All of the projects that the MVP MPO allocated funding for are in the amended STIP, Sollien says—although those projects are currently in the design phase.
“There are a few big legacy projects in there now that we’re contributing to, like the bike path along Palmer-Fishhook [Road], which really makes my heart sing. The borough agreed to do that even though it’s a state road. The borough bonded for it, and they also applied for a CTP [Community Transportation Program] grant… so that project was awarded,” Sollien says.
MVP also requested planning funds to assess pavement conditions on roads throughout the MVP boundaries, and for funds for both a streetlight and road sign management plan.
“We are setting aside about $1 million a year of our funding for an ‘improvement program’; those funds will be available annually to replace signs, streetlights, and upgrade the pavement of roads. It will be a revolving program. As soon as these three asset management plans are complete with a list of prioritized projects, the community will start seeing projects happening,” she says. “Hopefully we’ll get those [plans] finished within the year.”
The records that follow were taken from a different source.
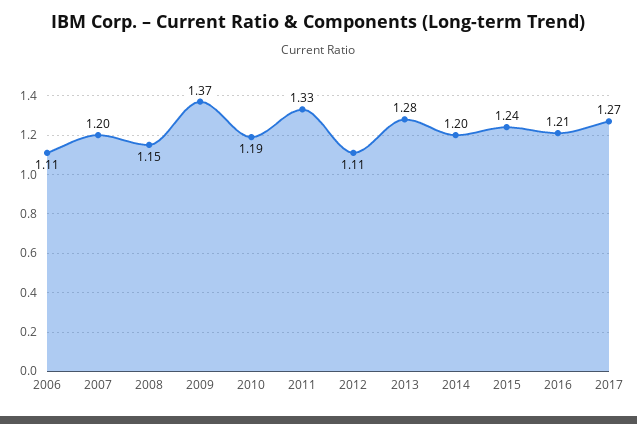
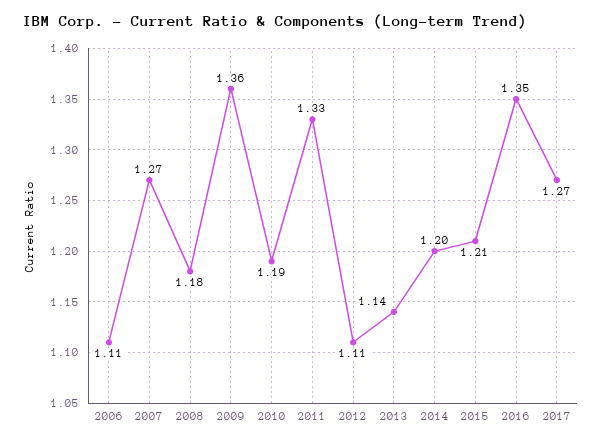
  {
    "2006": 1.11,
-   "2007": 1.2,
+   "2007": 1.27,
-   "2008": 1.15,
+   "2008": 1.18,
-   "2009": 1.37,
+   "2009": 1.36,
    "2010": 1.19,
    "2011": 1.33,
    "2012": 1.11,
-   "2013": 1.28,
+   "2013": 1.14,
    "2014": 1.2,
-   "2015": 1.24,
+   "2015": 1.21,
-   "2016": 1.21,
+   "2016": 1.35,
    "2017": 1.27
  }

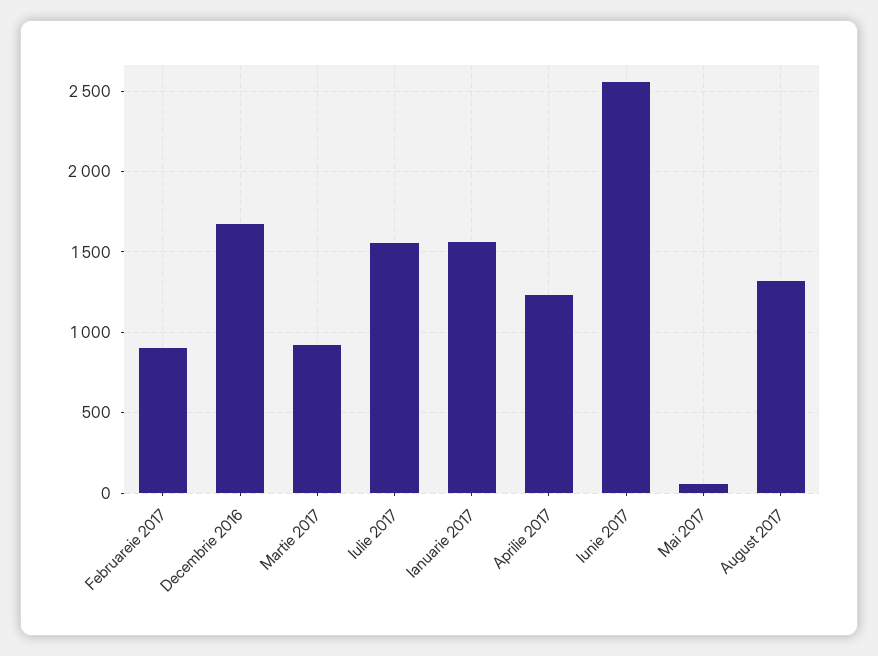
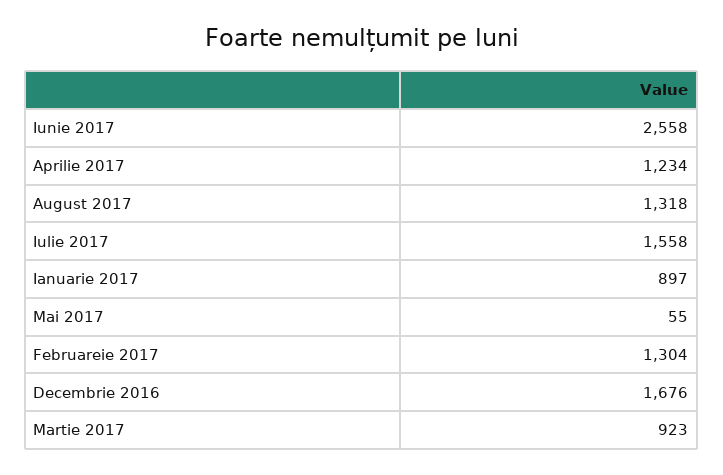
  {
-   "Februareie 2017": 900,
+   "Februareie 2017": 1304,
    "Decembrie 2016": 1676,
    "Martie 2017": 923,
    "Iulie 2017": 1558,
-   "Ianuarie 2017": 1550,
+   "Ianuarie 2017": 897,
    "Aprilie 2017": 1234,
    "Iunie 2017": 2558,
    "Mai 2017": 55,
    "August 2017": 1318
  }

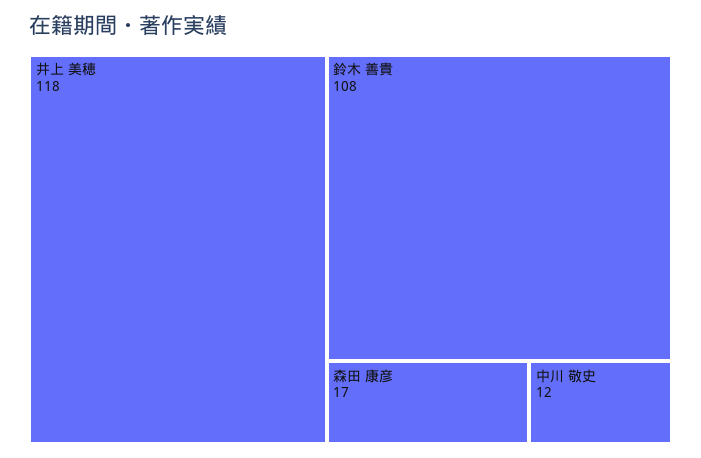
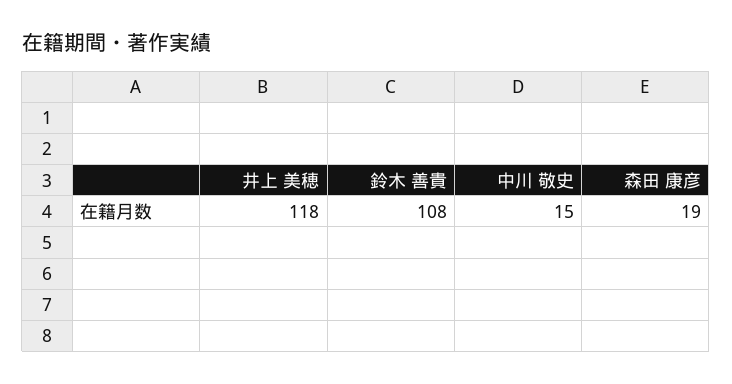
  {
    "井上 美穂": 118,
    "鈴木 善貴": 108,
-   "森田 康彦": 17,
+   "森田 康彦": 19,
-   "中川 敬史": 12
+   "中川 敬史": 15
  }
DOT&PF strives to get community feedback on transportation projects and to incorporate community needs even without MPOs, White says. But there are a lot of community needs throughout the state.
“Without the MPO, that money [the $7 million to $8 million now designated for Mat-Su through the MPO] might go wherever the state might want to put it,” White says.
With the MPO, projects that might rank lower on the state priority list can be addressed. “For example, we have sections of road out there [in Mat-Su] where the crash data and traffic counts might not rise to the height of something in Kenai… We can put that $8 million toward that project” if the MVP policy board decides it is a priority, he says.
It’s a part of the job White says he likes least: telling people that DOT&PF is unable to deal with a road problem because there have not yet been enough accidents to require action.
“It’s one of those things that breaks my heart. Transportation sometimes can be very cold—that’s the hard part. This allows us to prioritize projects within the MPO boundary,” White says.